Ben Melis Abacıoğlu. Hayatım boyunca hırslı olmanın ve tutku ile bir şeyi arzulamanın kötü olduğu söylenmişti bana. Ergenlikte, hatırlıyorum, “nezaketle” bağırmayı, “etrafından dolaşarak” net olmayı, bir şeyi çok isterken aslında bunu “utançla” yapmanın (hırs kötü ya, o yüzden) NORMAL olduğu bir dünyaya evrilmiştim.

Yıl 2012, aylardan nisan, Serra adında bir arkadaşımla sosyal medya üzerinden erkek arkadaşlarımıza laf yetiştiriyoruz. Düzenli olarak halı sahaya gidip maç yaptıklarını biliyoruz. “Hadi, biz de!” diyoruz. Ama o da ne? Modern, akıllı, sonradan eşlerimiz, ailemiz olacak bu neşeli erkek grubu bizim “Hadi”mize “Hadi canım oradan!” diyor. Serra blöfü görüyor ve artırıyor. Hemen kadınlar arasında bir futbol maçı organize ediyor ve ertesi hafta, 18 kadını Akatlar'daki halı sahada bir araya getiriyor.

O gece hepimiz ilk defa halı sahaya çıkmıştık!

Işıklar açıldı, maç başladı, havada nisanın hafif soğuğu... Seyircilerde gergin bir bekleyiş. Durum 0-0. Ben, koşu tecrübeme güvenerek forvet başladım. Takım arkadaşım Didem ile göz göze geliyoruz. Pas veriyorum ama sanki dünyayı kurtarıyorum, öyle bir an! Didem topla buluşuyor ve nasıl olduysa, o mucize gerçekleşiyor ve Gooooolllll!!!!! “Hepimiz birimiz, birimiz hepimiz için”in vücut bulduğu o saniye sanki asırlar sürüyor beynimde. Yıllarca çizgi filmlerde gördüğüm ama bir türlü içine giremediğim o “an” o coşku seli beni sarmalıyordu.
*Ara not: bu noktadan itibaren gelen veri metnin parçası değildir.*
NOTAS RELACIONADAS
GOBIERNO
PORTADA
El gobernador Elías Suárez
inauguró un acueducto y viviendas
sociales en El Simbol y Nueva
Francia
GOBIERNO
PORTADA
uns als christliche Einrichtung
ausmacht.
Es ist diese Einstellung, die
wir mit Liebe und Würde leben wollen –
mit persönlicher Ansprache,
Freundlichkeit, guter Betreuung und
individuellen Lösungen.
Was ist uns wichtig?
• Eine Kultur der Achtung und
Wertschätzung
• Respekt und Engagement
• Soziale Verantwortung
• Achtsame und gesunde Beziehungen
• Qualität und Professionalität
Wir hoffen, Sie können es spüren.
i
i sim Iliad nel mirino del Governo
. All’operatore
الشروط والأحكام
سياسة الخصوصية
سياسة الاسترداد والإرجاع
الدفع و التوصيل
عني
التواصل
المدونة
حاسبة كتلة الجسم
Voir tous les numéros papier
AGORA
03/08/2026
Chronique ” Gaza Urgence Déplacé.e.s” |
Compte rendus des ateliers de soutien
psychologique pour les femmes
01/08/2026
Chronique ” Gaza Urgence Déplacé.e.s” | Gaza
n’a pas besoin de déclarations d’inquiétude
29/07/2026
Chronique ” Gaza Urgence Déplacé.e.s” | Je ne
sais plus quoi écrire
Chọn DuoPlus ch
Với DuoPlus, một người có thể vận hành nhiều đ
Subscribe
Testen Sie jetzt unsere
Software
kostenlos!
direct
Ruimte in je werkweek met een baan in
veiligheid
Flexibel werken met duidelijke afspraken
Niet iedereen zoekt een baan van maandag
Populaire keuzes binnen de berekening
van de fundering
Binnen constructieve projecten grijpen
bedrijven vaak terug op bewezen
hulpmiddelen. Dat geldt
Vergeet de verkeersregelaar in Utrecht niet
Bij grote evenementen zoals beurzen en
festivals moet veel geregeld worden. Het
O gece biz, 6-2 yenildik ama ben inanılmaz bir hediye aldım. Yıllarca bastırdığım tüm duyguların ifade edilebileceğini deneyimledim. Kocaman bir duvar kırıldı önümde. Melis böyledir, şöyledir, diye kendi kendime modern bir kadın olarak, farkına bile varmadan ördüğüm, beni engelleyen kocaman bir duvar. Didem'den sonra üstüme atlayan takım arkadaşlarımla yaşadığımız o heyecan, kendime izin verip hırsı, tutkusu, coşkusu ile olduğum o kadını kabul ettiğimde, o “an” benim için bu hayatın bana neler sunabileceğinin göz kırpışıydı.

Benim için inanılmaz keşif dolu, dönüştürücü bir tecrübeydi ve o gece takım ruhu ile güçlenmenin ne demek olduğunu iliklerime kadar hissettim.

Buradan da tüm kadınlar ve kız çocuklarının kendi toplumsal cinsiyet kalıplarını kırmayı deneyimleyeceği KIZLAR SAHADA fikri doğdu.